**WHAT IS EXPECTED:** Write down each of the records again, exactly and in full.

[Stored data]
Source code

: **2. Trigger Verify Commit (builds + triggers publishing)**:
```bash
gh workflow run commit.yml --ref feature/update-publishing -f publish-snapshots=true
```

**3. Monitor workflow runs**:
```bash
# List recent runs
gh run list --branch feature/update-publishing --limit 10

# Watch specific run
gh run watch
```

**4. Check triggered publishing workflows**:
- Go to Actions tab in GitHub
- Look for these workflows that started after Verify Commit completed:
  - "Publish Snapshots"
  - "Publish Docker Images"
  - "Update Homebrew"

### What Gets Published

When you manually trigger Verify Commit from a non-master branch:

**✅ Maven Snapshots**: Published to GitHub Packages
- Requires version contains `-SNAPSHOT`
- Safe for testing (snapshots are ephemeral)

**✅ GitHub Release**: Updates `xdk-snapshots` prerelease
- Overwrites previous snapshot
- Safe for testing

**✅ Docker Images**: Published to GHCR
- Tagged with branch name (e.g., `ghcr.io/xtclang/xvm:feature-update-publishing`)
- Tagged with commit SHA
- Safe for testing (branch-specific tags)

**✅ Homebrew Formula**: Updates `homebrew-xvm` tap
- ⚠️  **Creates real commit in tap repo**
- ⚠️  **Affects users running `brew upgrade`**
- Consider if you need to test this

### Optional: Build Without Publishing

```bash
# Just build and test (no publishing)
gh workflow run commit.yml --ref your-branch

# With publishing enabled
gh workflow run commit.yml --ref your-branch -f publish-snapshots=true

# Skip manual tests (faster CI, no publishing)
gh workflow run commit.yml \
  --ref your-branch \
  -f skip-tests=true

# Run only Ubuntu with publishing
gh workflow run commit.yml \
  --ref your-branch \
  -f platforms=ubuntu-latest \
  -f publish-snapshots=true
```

**EXPECTED ANSWER:**
Source code

: **2. Trigger Verify Commit (builds + triggers publishing)**:
```bash
gh workflow run commit.yml --ref feature/update-publishing -f publish-snapshots=true
```

**3. Monitor workflow runs**:
```bash
# List recent runs
gh run list --branch feature/update-publishing --limit 10

# Watch specific run
gh run watch
```

**4. Check triggered publishing workflows**:
- Go to Actions tab in GitHub
- Look for these workflows that started after Verify Commit completed:
  - "Publish Snapshots"
  - "Publish Docker Images"
  - "Update Homebrew"

### What Gets Published

When you manually trigger Verify Commit from a non-master branch:

**✅ Maven Snapshots**: Published to GitHub Packages
- Requires version contains `-SNAPSHOT`
- Safe for testing (snapshots are ephemeral)

**✅ GitHub Release**: Updates `xdk-snapshots` prerelease
- Overwrites previous snapshot
- Safe for testing

**✅ Docker Images**: Published to GHCR
- Tagged with branch name (e.g., `ghcr.io/xtclang/xvm:feature-update-publishing`)
- Tagged with commit SHA
- Safe for testing (branch-specific tags)

**✅ Homebrew Formula**: Updates `homebrew-xvm` tap
- ⚠️  **Creates real commit in tap repo**
- ⚠️  **Affects users running `brew upgrade`**
- Consider if you need to test this

### Optional: Build Without Publishing

```bash
# Just build and test (no publishing)
gh workflow run commit.yml --ref your-branch

# With publishing enabled
gh workflow run commit.yml --ref your-branch -f publish-snapshots=true

# Skip manual tests (faster CI, no publishing)
gh workflow run commit.yml \
  --ref your-branch \
  -f skip-tests=true

# Run only Ubuntu with publishing
gh workflow run commit.yml \
  --ref your-branch \
  -f platforms=ubuntu-latest \
  -f publish-snapshots=true
```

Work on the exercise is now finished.